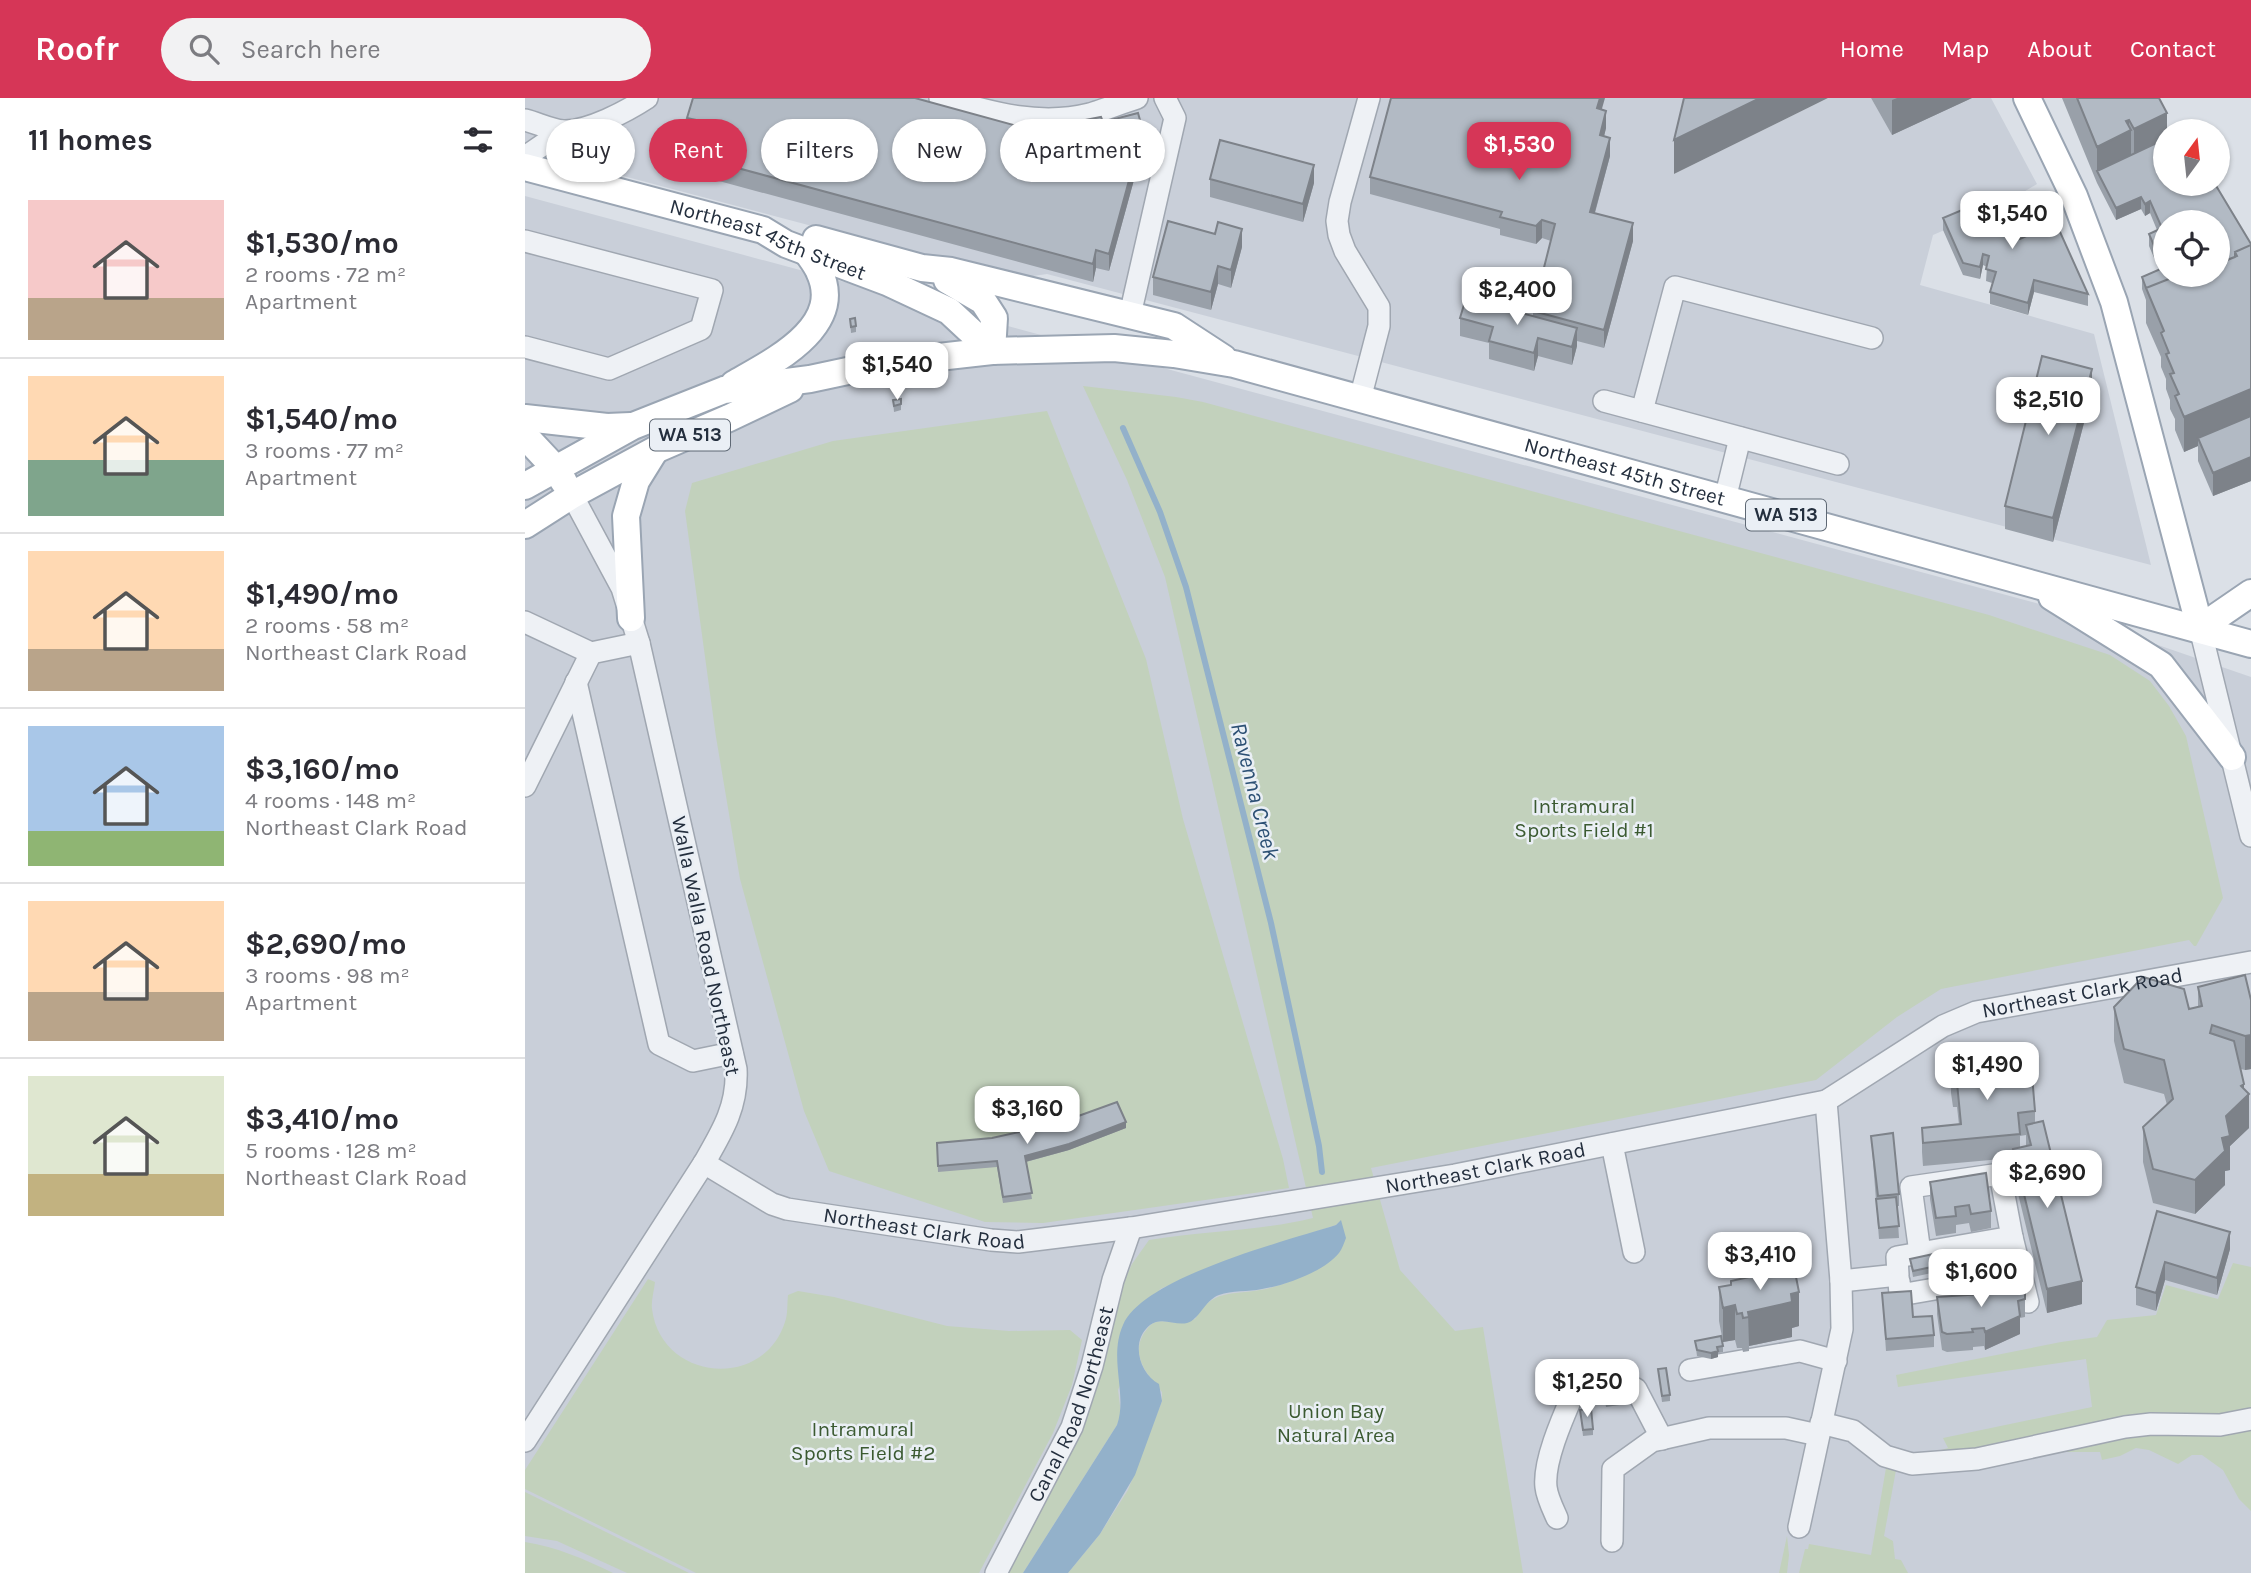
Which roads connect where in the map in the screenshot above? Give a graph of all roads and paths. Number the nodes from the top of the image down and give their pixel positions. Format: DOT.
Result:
graph roads {
  1 [pos="647,98"];
  2 [pos="940,98"];
  3 [pos="1137,98"];
  4 [pos="1165,98"];
  5 [pos="1369,98"];
  6 [pos="2027,98"];
  7 [pos="1011,116"];
  8 [pos="608,119"];
  9 [pos="525,120"];
  10 [pos="546,126"];
  11 [pos="546,143"];
  12 [pos="525,157"];
  13 [pos="525,167"];
  14 [pos="763,230"];
  15 [pos="525,241"];
  16 [pos="807,252"];
  17 [pos="918,281"];
  18 [pos="1131,315"];
  19 [pos="1872,338"];
  20 [pos="992,352"];
  21 [pos="526,353"];
  22 [pos="1234,364"];
  23 [pos="810,379"];
  24 [pos="724,390"];
  25 [pos="1360,399"];
  26 [pos="1604,401"];
  27 [pos="1642,411"];
  28 [pos="525,418"];
  29 [pos="633,426"];
  30 [pos="525,436"];
  31 [pos="1740,438"];
  32 [pos="655,450"];
  33 [pos="1838,464"];
  34 [pos="555,468"];
  35 [pos="525,486"];
  36 [pos="572,495"];
  37 [pos="1725,499"];
  38 [pos="525,525"];
  39 [pos="2027,582"];
  40 [pos="2251,593"];
  41 [pos="632,618"];
  42 [pos="525,622"];
  43 [pos="2200,628"];
  44 [pos="639,643"];
  45 [pos="2251,643"];
  46 [pos="591,653"];
  47 [pos="576,682"];
  48 [pos="2232,757"];
  49 [pos="525,786"];
  50 [pos="2251,835"];
  51 [pos="2251,962"];
  52 [pos="732,1054"];
  53 [pos="1826,1101"];
  54 [pos="1612,1144"];
  55 [pos="704,1163"];
  56 [pos="1131,1228"];
  57 [pos="2012,1237"];
  58 [pos="1634,1252"];
  59 [pos="1920,1252"];
  60 [pos="2021,1274"];
  61 [pos="1898,1275"];
  62 [pos="1842,1281"];
  63 [pos="2028,1302"];
  64 [pos="1836,1361"];
  65 [pos="1690,1370"];
  66 [pos="2251,1419"];
  67 [pos="1820,1429"];
  68 [pos="1662,1439"];
  69 [pos="525,1441"];
  70 [pos="1557,1518"];
  71 [pos="1799,1527"];
  72 [pos="1612,1541"];
  73 [pos="996,1573"];
  1 -- 8 [label="street"];
  2 -- 7 [label="street"];
  3 -- 7 [label="street"];
  4 -- 18 [label="street"];
  5 -- 25 [label="street"];
  6 -- 43 [label="main road"];
  9 -- 10 [label="street"];
  11 -- 12 [label="street"];
  13 -- 14 [label="main road, Northeast 45th Street"];
  14 -- 16 [label="main road, Northeast 45th Street"];
  14 -- 17 [label="main road"];
  15 -- 21 [label="street"];
  16 -- 17 [label="main road, Northeast 45th Street"];
  16 -- 24 [label="main road"];
  17 -- 18 [label="main road"];
  17 -- 20 [label="main road, Northeast 45th Street"];
  18 -- 22 [label="main road"];
  19 -- 27 [label="street"];
  20 -- 22 [label="main road, Northeast 45th Street / WA 513"];
  20 -- 23 [label="main road, WA 513"];
  22 -- 25 [label="main road, Northeast 45th Street / WA 513"];
  23 -- 24 [label="main road, WA 513"];
  23 -- 32 [label="main road, WA 513"];
  24 -- 29 [label="main road, WA 513"];
  25 -- 37 [label="main road, Northeast 45th Street / WA 513"];
  26 -- 27 [label="street"];
  27 -- 31 [label="street"];
  28 -- 29 [label="main road"];
  29 -- 34 [label="main road, WA 513"];
  30 -- 34 [label="main road"];
  31 -- 33 [label="street"];
  31 -- 37 [label="street"];
  32 -- 36 [label="main road, WA 513"];
  32 -- 41 [label="main road"];
  34 -- 35 [label="main road, WA 513"];
  34 -- 36 [label="main road"];
  36 -- 38 [label="main road, WA 513"];
  36 -- 41 [label="street, Walla Walla Road Northeast"];
  37 -- 39 [label="main road, Northeast 45th Street / WA 513"];
  39 -- 43 [label="main road, Northeast 45th Street / WA 513"];
  39 -- 48 [label="main road"];
  40 -- 43 [label="main road"];
  41 -- 44 [label="street, Walla Walla Road Northeast"];
  42 -- 46 [label="street"];
  43 -- 45 [label="main road, Northeast 45th Street / WA 513"];
  43 -- 48 [label="street"];
  44 -- 46 [label="street"];
  44 -- 52 [label="street, Walla Walla Road Northeast"];
  46 -- 47 [label="street"];
  47 -- 49 [label="street"];
  47 -- 52 [label="street"];
  48 -- 50 [label="street"];
  51 -- 53 [label="street, Northeast Clark Road"];
  52 -- 55 [label="street, Walla Walla Road Northeast"];
  53 -- 54 [label="street, Northeast Clark Road"];
  53 -- 62 [label="street"];
  54 -- 56 [label="street, Northeast Clark Road"];
  54 -- 58 [label="street"];
  55 -- 56 [label="street, Northeast Clark Road"];
  55 -- 69 [label="street, Walla Walla Road Northeast"];
  56 -- 73 [label="street, Canal Road Northeast"];
  57 -- 59 [label="street"];
  57 -- 59 [label="street"];
  57 -- 60 [label="street"];
  59 -- 61 [label="street"];
  60 -- 61 [label="street"];
  60 -- 63 [label="street"];
  61 -- 62 [label="street"];
  62 -- 64 [label="street"];
  64 -- 65 [label="street"];
  64 -- 67 [label="street"];
  66 -- 67 [label="street"];
  67 -- 68 [label="street"];
  67 -- 71 [label="street"];
  68 -- 70 [label="street"];
  68 -- 72 [label="street"];
}
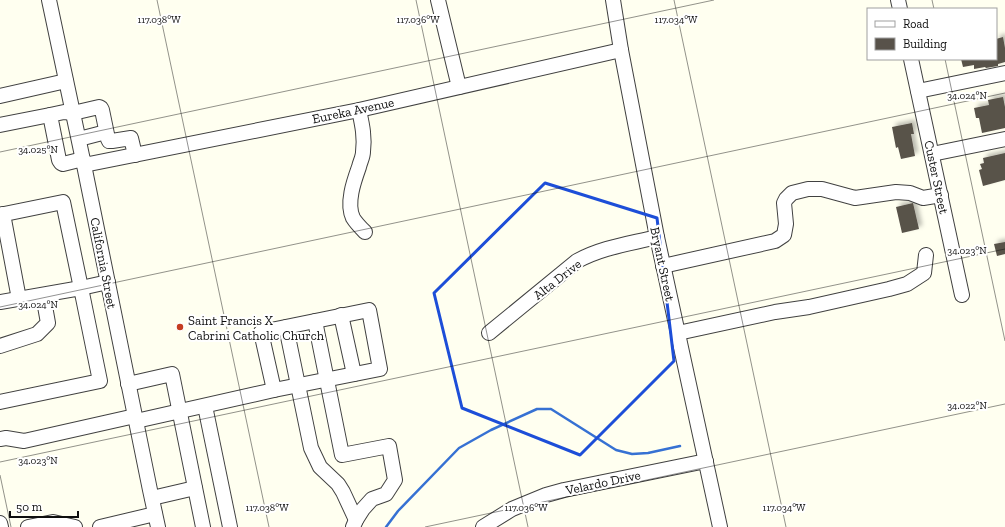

------------

→ TRY IT: Look for "graph" in each line of the material, then copy the lines where it is found.

→ YOUR SOLUTION:
Which roads connect where in the map in the screenshot above? Give a graph of all roads and paths. Number the nodes from the top of the image down and give their pixel positions. Format: DOT.
graph roads {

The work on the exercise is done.